MaterialFrame leveled up with a Blur theme!

MaterialFrame leveled up with a Blur theme!

Get it from Github and Nuget:

https://github.com/roubachof/Sharpnado.MaterialFrame

Sharpnado.MaterialFrame gets its own github repository to showcase all its theming power:

  • Blur
  • Acrylic
  • Dark
  • Light

The Blur theme supports 3 different blur styles based on iOS UIVisualEffectView:

  • Light
  • Dark
  • ExtraLight

3 blur styles

On Android it has advanced blur customization:

  • AndroidBlurOverlayColor
  • AndroidBlurRadius
  • AndroidBlurRootElement (Performance)

Read the doc on https://github.com/roubachof/Sharpnado.MaterialFrame.

Hey man this is not Acrylic!

James tweeted about its ongoing Animal Crossing turnip stock options pricing app (sorry I'm a dota 2 player :):

Then someone replied with the most incredible outrageous message.

tweet

Well he was totally right :)

tweet answer

Acrylic effect is a blur effect with some kind of opacity, and it was next on my list for the MaterialFrame.

Dynamic theming in the Silly! app

Implementation journey

For iOS, the implementation was really easy: it's just supported by the UIVisualEffectView.
I just had to add this kind of view as a sub view of my native iOS UIView and it was it :)

For Android, well, it was a hell of a journey.

I did my research, and found two solid candidates:

For the first one, there even was a xamarin binding:

Since my android renderer is implemented with a CardView (which is a FrameLayout), I thought BlurView was the closest to it (it also inherits from FrameLayout).

Since the implementation was really small, I just converted the java code to C# code.
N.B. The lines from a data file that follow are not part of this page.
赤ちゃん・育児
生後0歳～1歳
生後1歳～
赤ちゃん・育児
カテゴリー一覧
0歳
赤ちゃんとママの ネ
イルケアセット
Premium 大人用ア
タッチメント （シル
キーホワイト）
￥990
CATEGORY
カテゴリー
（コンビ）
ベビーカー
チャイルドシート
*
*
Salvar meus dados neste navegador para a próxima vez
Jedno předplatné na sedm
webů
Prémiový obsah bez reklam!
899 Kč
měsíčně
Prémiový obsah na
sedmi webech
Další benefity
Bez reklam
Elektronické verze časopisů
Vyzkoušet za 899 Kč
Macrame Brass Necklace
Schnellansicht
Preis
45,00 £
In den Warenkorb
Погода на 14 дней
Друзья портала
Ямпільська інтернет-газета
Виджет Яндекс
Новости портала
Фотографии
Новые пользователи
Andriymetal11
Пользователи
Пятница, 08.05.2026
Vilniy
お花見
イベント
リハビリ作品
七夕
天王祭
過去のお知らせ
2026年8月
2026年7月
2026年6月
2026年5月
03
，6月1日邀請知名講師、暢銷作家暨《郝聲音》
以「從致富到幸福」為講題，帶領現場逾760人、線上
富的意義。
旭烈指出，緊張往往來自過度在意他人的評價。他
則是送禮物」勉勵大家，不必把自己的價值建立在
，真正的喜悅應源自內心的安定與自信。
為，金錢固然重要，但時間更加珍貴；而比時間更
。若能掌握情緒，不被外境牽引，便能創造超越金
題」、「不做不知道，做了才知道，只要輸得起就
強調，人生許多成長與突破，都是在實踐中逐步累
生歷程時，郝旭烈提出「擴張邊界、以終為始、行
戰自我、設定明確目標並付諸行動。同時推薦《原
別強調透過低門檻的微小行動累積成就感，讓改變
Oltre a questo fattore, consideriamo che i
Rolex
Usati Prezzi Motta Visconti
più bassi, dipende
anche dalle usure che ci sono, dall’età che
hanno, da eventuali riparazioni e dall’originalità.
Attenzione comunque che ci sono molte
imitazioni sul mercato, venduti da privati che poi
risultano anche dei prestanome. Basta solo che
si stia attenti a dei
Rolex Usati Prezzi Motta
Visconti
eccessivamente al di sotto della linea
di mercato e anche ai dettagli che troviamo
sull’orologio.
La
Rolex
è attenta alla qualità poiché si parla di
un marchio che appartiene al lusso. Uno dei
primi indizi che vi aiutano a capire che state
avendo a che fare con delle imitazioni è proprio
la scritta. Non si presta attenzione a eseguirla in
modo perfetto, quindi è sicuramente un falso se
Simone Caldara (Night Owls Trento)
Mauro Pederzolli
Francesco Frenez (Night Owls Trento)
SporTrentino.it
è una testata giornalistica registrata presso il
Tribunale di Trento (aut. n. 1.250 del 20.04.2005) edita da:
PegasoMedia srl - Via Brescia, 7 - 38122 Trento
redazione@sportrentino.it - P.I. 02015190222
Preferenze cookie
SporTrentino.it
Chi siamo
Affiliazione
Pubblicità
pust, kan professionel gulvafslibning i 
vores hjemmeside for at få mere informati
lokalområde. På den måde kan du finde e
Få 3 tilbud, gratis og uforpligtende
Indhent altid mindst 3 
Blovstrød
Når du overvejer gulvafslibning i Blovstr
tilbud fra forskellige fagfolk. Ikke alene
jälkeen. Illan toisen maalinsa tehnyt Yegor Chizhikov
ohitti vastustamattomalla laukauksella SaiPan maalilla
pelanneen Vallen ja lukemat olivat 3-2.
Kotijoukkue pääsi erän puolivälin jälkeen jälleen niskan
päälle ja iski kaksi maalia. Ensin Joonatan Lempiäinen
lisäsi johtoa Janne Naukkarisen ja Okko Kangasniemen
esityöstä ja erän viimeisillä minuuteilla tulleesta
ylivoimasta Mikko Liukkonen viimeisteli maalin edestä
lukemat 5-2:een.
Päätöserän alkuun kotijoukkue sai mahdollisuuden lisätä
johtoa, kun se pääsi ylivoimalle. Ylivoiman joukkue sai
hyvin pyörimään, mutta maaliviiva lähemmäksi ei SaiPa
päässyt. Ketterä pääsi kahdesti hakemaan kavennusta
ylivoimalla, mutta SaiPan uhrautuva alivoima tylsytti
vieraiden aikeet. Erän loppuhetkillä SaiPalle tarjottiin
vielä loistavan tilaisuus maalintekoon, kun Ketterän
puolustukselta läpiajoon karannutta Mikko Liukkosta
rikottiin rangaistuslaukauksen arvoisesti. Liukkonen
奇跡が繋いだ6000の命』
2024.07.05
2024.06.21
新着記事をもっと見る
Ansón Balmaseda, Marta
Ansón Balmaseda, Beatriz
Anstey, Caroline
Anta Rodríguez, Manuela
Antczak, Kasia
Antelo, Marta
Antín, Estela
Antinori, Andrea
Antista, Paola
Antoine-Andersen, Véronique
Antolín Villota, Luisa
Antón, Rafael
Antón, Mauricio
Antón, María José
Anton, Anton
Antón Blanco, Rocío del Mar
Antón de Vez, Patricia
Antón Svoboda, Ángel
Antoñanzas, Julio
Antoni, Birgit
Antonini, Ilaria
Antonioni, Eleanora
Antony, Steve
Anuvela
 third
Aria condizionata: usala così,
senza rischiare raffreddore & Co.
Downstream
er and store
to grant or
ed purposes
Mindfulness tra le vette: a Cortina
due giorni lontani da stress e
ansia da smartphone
It removes the reference to another nuget package, and you can really adjust it to your needs.

After a lot of testing, turned out that it was less usable and solid that I thought.
First it works badly if you just use it in a UI hierarchy behind another view, it kinds of blur together the background elements and some front elements...

Also the rendering was sometimes flickering.

So I just disabled the BlurView implementation and traded it with the RealtimeBlurView.

The implementation for the RealtimeBlurView is simpler and made by a solid member of the Android community.

Tu Yimin

It went smoothly till I stumbled upon a Xamarin.Android bug:

https://github.com/xamarin/xamarin-android/issues/4548

Causing SIGSEV while debugging.

To overcome this issue I created a special Android configuration property:

AndroidMaterialFrameRenderer.ThrowStopExceptionOnDraw => If set to true, the rendering result could be better (clearer blur not mixing front elements).
However due to a bug in the Xamarin framework https://github.com/xamarin/xamarin-android/issues/4548, debugging is impossible with this mode (causes SIGSEGV).
My suggestion would be to set it to false for debug, and to true for releases.

If you're not debugging the app won't crash but annoying UNHANDLED EXCEPTION will be spammed in the logs.
So I created another issue for this:

https://github.com/xamarin/xamarin-android/issues/4632

It is a weird error caused by an Exception thrown in java runtime and caught in C# runtime:

public class StopException : Exception {} // same result if RuntimeException

public class RealtimeBlurView : View
{
    ....

    public override void Draw(Canvas canvas)
    {
        if (mIsRendering)
        {
            if (AndroidMaterialFrameRenderer.ThrowStopExceptionOnDraw)
                // Quit here, don't draw views above me            
                throw STOP_EXCEPTION;

            return;
        }

        if (RENDERING_COUNT > 0)
        {
            // Doesn't support blurview overlap on another blurview
        }
        else
        {
            base.Draw(canvas);
        }
    }
}

... 

class PreDrawCallback : ViewTreeObserver.IOnPreDrawListener
{
    public bool OnPreDraw()
    {

        try
        {
            ...

            decor.Draw(blurView.mBlurringCanvas); 
            // |=>  throws custom StopException since BlurView is an indirect child of decor
            //    |=>  monodroid is logging "UNHANDLED EXCEPTION + StopException <stack trace>"
        }
        catch(Exception e)
        {
            // the code here is executed, so the exception, is handled
            // even if monodroid logs the unhandled exception
        }
    }
}

Anyway, this was an issue for me, but it won't be one for the users of the MaterialFrame, all those scenarios are taken care of with the ThrowStopExceptionOnDraw android property.

As said, just set it to to false during debugging sessions, and to true in RELEASE (or DEBUG without debugger attached).

As written above, if the property is set to false, the draw method will just return without interrupting the draw chain (no StopException is thrown). So elements in front of the blurred view will also be mixed in the blur.